## What is expected
Find and copy each line of the records where the string "medical" shows up.

Collected data:
..............................
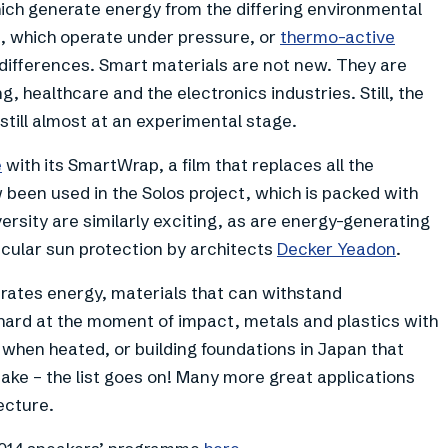
hich generate energy from the differing environmental
s, which operate under pressure, or
thermo-active
differences. Smart materials are not new. They are
, healthcare and the electronics industries. Still, the
 still almost at an experimental stage.
e
with its SmartWrap, a film that replaces all the
w been used in the Solos project, which is packed with
rsity are similarly exciting, as are energy-generating
cular sun protection by architects
Decker Yeadon
.
erates energy, materials that can withstand
hard at the moment of impact, metals and plastics with
 when heated, or building foundations in Japan that
ke – the list goes on! Many more great applications
ecture.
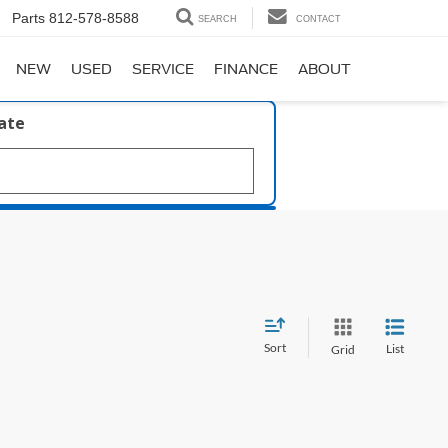
Parts
812-578-8588
SEARCH
CONTACT
NEW
USED
SERVICE
FINANCE
ABOUT
late
Sort
List
Grid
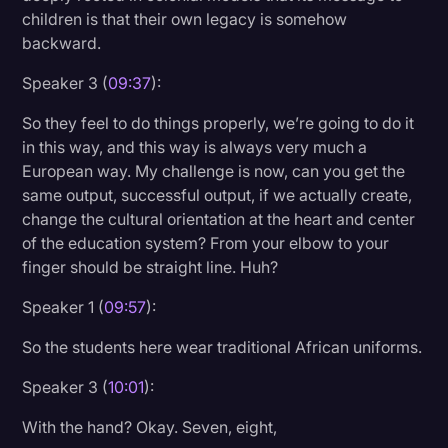
children is that their own legacy is somehow
backward.
Speaker 3 (
09:37
):
So they feel to do things properly, we’re going to do it
in this way, and this way is always very much a
European way. My challenge is now, can you get the
same output, successful output, if we actually create,
change the cultural orientation at the heart and center
of the education system? From your elbow to your
finger should be straight line. Huh?
Speaker 1 (
09:57
):
So the students here wear traditional African uniforms.
Speaker 3 (
10:01
):
With the hand? Okay. Seven, eight,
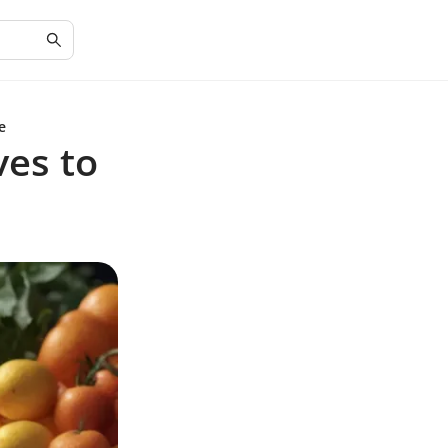
e
ves to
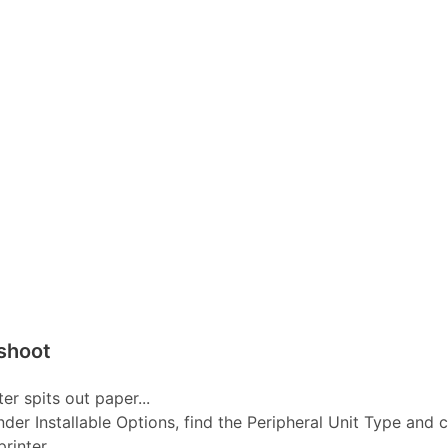
shoot
er spits out paper...
nder Installable Options, find the Peripheral Unit Type and 
inter...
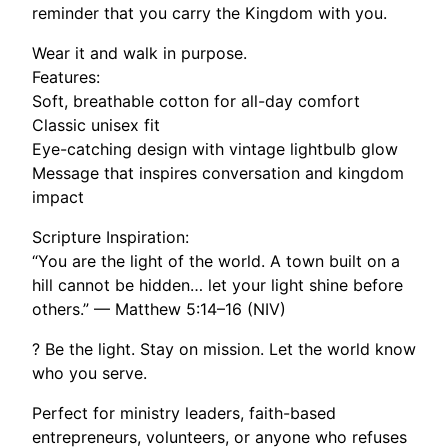
reminder that you carry the Kingdom with you.
Wear it and walk in purpose.
Features:
Soft, breathable cotton for all-day comfort
Classic unisex fit
Eye-catching design with vintage lightbulb glow
Message that inspires conversation and kingdom
impact
Scripture Inspiration:
“You are the light of the world. A town built on a
hill cannot be hidden… let your light shine before
others.” — Matthew 5:14–16 (NIV)
? Be the light. Stay on mission. Let the world know
who you serve.
Perfect for ministry leaders, faith-based
entrepreneurs, volunteers, or anyone who refuses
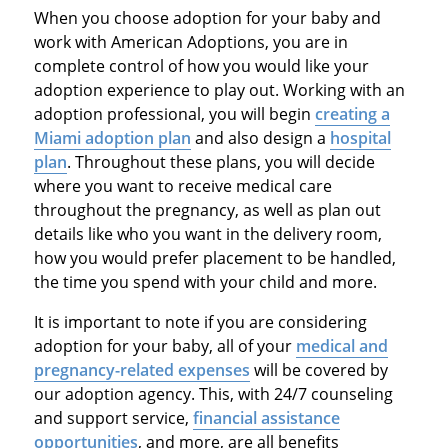
When you choose adoption for your baby and
work with American Adoptions, you are in
complete control of how you would like your
adoption experience to play out. Working with an
adoption professional, you will begin
creating a
Miami adoption plan
and also design a
hospital
plan
. Throughout these plans, you will decide
where you want to receive medical care
throughout the pregnancy, as well as plan out
details like who you want in the delivery room,
how you would prefer placement to be handled,
the time you spend with your child and more.
It is important to note if you are considering
adoption for your baby, all of your
medical and
pregnancy-related expenses
will be covered by
our adoption agency. This, with 24/7 counseling
and support service,
financial assistance
opportunities
, and more, are all benefits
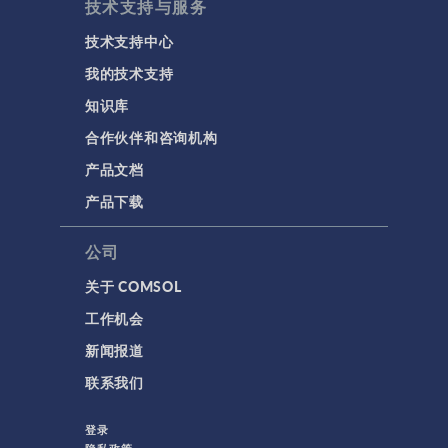
技术支持与服务
技术支持中心
我的技术支持
知识库
合作伙伴和咨询机构
产品文档
产品下载
公司
关于 COMSOL
工作机会
新闻报道
联系我们
登录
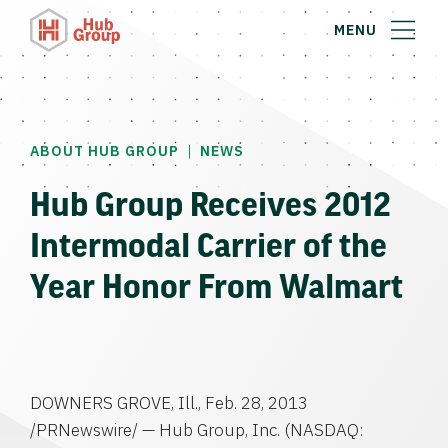
MENU
|
ABOUT HUB GROUP
NEWS
Hub Group Receives 2012
Intermodal Carrier of the
Year Honor From Walmart
DOWNERS GROVE, Ill.
,
Feb. 28, 2013
/PRNewswire/ —
Hub Group, Inc.
(NASDAQ:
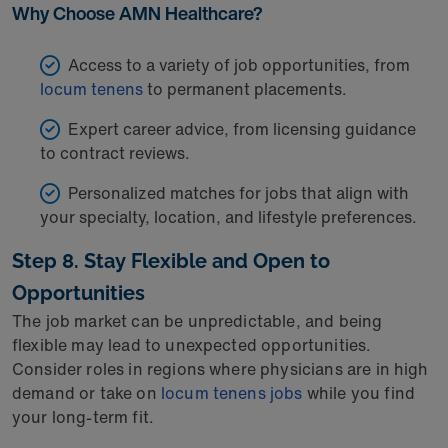
Why Choose AMN Healthcare?
Access to a variety of job opportunities, from
locum tenens
to permanent placements.
Expert career advice, from licensing guidance
to contract reviews.
Personalized matches for jobs that align with
your specialty, location, and lifestyle preferences.
Step 8. Stay Flexible and Open to
Opportunities
The job market can be unpredictable, and being
flexible may lead to unexpected opportunities.
Consider roles in regions where physicians are in high
demand or take on
locum tenens jobs
while you find
your long-term fit.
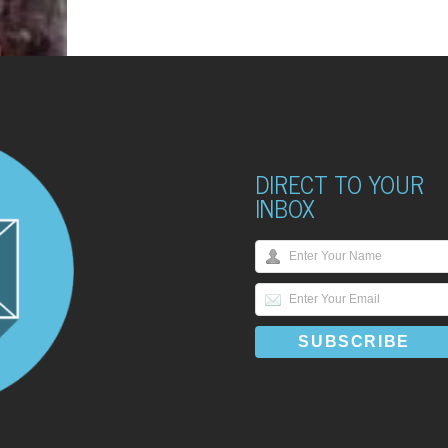
DIRECT TO YOUR
INBOX
HINGS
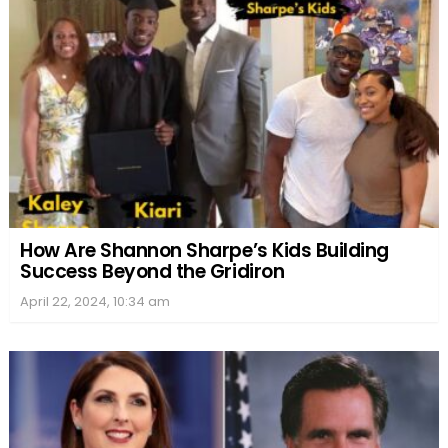
How Are Shannon Sharpe’s Kids Building
Success Beyond the Gridiron
April 22, 2024, 10:34 am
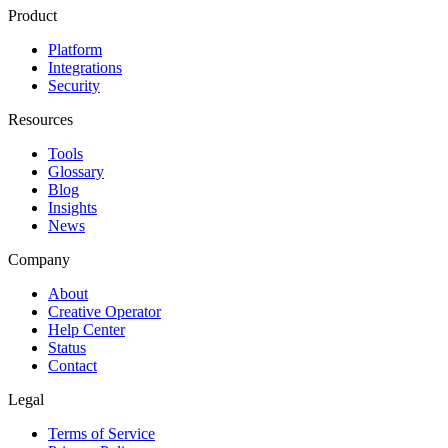
Product
Platform
Integrations
Security
Resources
Tools
Glossary
Blog
Insights
News
Company
About
Creative Operator
Help Center
Status
Contact
Legal
Terms of Service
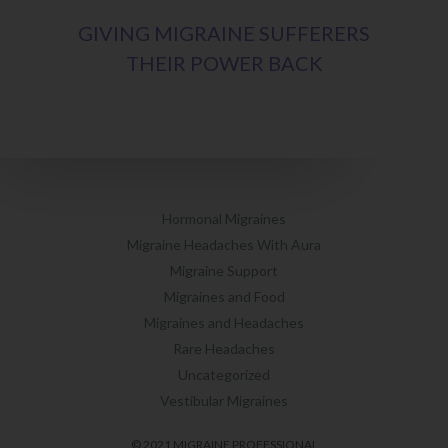
GIVING MIGRAINE SUFFERERS
THEIR POWER BACK
Hormonal Migraines
Migraine Headaches With Aura
Migraine Support
Migraines and Food
Migraines and Headaches
Rare Headaches
Uncategorized
Vestibular Migraines
© 2021 MIGRAINE PROFESSIONAL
..............................
## Problem solution
where you want to receive medical care
medical and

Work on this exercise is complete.